Section 4(1) of the Fair Administrative Action Act provides that:-

“ Every person has the right to administrative action that is expeditious, efficient, lawful, reasonable and procedurally fair”

  1. The Appellant’s prayer is that the Respondent be compelled to refund the duties as per the Appellant’s application dated 9th June 2017 and as provided for by Section 144(1) (b) of EACCMA. Section 144(1) (b) states as follows-

“Subject to any regulations, the Commissioner shall refund any Customs duty paid on the importation of the goods —

(b)of any import or export duty which has been paid in error. ”

  1. The Respondent’s argument, on the other hand, is that it sought to ensure that tyres were valued correctly to address the issue of unscrupulous traders. That the correct value of goods is important in the calculation of duty payable to avoid either under-payment or over-payment of taxes.
  2. it is the Respondent’s contention that Section 122 and the Fourth Schedule of EACCMA provides the various valuation methods that it may rely on when determining the value of imported goods.
  3. The Respondent avers that the discounts the Appellant claims to have been given by the seller due to the volume of tyres purchased were in the Respondent’s view erratic and did not match the purchases. That the Appellant did not produce documentation supporting the discounts and the high discrepancies were unexplained and could not be accounted for.
  4. The Respondent also relied on the Customs Manual on Valuation of May 2019, Paragraph 3.8 which states:

“Where the value is based on the invoice price, certain deductions are normally allowable provided the deductions are clearly distinguished in the documents produced. ”

Discounts. These can only be left out where they relate to the imported goods being valued and there is a valid contractual entitlement to the discount at the materia! time for valuation. Discounts (such as contingency or retroactive discounts) related to previous importations cannot be claimed in full on the current importation.

*WORK ORDER 1*
List the qualities that Section 4(1) of the Fair Administrative Action Act, as quoted in the legal text, says administrative action must have.

*Extracted data entries*
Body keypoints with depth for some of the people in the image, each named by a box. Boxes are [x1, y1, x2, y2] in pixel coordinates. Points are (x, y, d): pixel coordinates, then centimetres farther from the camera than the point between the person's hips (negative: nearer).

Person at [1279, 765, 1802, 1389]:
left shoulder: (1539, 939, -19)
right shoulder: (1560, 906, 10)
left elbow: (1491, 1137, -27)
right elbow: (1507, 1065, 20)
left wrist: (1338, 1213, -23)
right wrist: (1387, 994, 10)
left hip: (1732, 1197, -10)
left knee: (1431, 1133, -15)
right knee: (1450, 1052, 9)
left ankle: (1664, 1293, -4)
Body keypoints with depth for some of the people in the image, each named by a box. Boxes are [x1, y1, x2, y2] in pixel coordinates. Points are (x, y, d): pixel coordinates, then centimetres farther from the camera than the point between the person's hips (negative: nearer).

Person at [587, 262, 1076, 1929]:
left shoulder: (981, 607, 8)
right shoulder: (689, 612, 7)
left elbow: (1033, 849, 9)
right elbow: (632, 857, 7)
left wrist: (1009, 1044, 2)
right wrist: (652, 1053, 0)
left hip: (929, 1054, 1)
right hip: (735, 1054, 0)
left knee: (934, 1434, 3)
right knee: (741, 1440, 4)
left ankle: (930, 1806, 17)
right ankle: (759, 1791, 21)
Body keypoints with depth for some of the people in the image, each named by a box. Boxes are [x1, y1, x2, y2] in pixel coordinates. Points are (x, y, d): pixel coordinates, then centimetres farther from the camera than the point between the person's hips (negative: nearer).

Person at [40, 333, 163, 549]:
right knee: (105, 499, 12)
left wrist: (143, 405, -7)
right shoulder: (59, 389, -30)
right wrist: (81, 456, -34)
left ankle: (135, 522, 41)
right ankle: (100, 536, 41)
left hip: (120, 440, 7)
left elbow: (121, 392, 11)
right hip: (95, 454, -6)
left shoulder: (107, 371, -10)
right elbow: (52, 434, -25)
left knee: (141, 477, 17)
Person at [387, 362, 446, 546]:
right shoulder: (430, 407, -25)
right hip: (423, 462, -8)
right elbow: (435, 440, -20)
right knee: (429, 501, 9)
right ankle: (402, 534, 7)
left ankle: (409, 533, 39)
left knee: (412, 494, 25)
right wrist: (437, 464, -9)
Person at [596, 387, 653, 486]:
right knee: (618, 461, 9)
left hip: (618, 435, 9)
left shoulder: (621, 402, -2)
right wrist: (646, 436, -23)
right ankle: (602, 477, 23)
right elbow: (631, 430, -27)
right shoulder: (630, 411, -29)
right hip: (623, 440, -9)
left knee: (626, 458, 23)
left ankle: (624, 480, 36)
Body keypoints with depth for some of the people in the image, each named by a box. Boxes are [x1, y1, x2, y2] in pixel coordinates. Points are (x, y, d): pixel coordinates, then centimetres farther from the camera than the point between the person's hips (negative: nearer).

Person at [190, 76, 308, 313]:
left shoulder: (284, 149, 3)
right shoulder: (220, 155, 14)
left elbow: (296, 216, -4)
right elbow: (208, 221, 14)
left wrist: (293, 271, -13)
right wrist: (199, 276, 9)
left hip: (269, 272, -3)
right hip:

*WORK ORDER 2*
In the entries, rename "Person at" to "Individual at" from the line with "right elbow: (632, 857, 7)" to the line with "right elbow: (208, 221, 14)", and return only those lines.

*ANSWER SPACE 1*
expeditious, efficient, lawful, reasonable, procedurally fair

*ANSWER SPACE 2*
right elbow: (632, 857, 7)
left wrist: (1009, 1044, 2)
right wrist: (652, 1053, 0)
left hip: (929, 1054, 1)
right hip: (735, 1054, 0)
left knee: (934, 1434, 3)
right knee: (741, 1440, 4)
left ankle: (930, 1806, 17)
right ankle: (759, 1791, 21)
Body keypoints with depth for some of the people in the image, each named by a box. Boxes are [x1, y1, x2, y2] in pixel coordinates. Points are (x, y, d): pixel coordinates, then centimetres farther from the camera than the point between the person's hips (negative: nearer).

Individual at [40, 333, 163, 549]:
right knee: (105, 499, 12)
left wrist: (143, 405, -7)
right shoulder: (59, 389, -30)
right wrist: (81, 456, -34)
left ankle: (135, 522, 41)
right ankle: (100, 536, 41)
left hip: (120, 440, 7)
left elbow: (121, 392, 11)
right hip: (95, 454, -6)
left shoulder: (107, 371, -10)
right elbow: (52, 434, -25)
left knee: (141, 477, 17)
Individual at [387, 362, 446, 546]:
right shoulder: (430, 407, -25)
right hip: (423, 462, -8)
right elbow: (435, 440, -20)
right knee: (429, 501, 9)
right ankle: (402, 534, 7)
left ankle: (409, 533, 39)
left knee: (412, 494, 25)
right wrist: (437, 464, -9)
Individual at [596, 387, 653, 486]:
right knee: (618, 461, 9)
left hip: (618, 435, 9)
left shoulder: (621, 402, -2)
right wrist: (646, 436, -23)
right ankle: (602, 477, 23)
right elbow: (631, 430, -27)
right shoulder: (630, 411, -29)
right hip: (623, 440, -9)
left knee: (626, 458, 23)
left ankle: (624, 480, 36)
Body keypoints with depth for some of the people in the image, each named by a box. Boxes are [x1, y1, x2, y2] in pixel coordinates. Points are (x, y, d): pixel coordinates, then centimetres farther from the camera than the point between the person's hips (negative: nearer).

Individual at [190, 76, 308, 313]:
left shoulder: (284, 149, 3)
right shoulder: (220, 155, 14)
left elbow: (296, 216, -4)
right elbow: (208, 221, 14)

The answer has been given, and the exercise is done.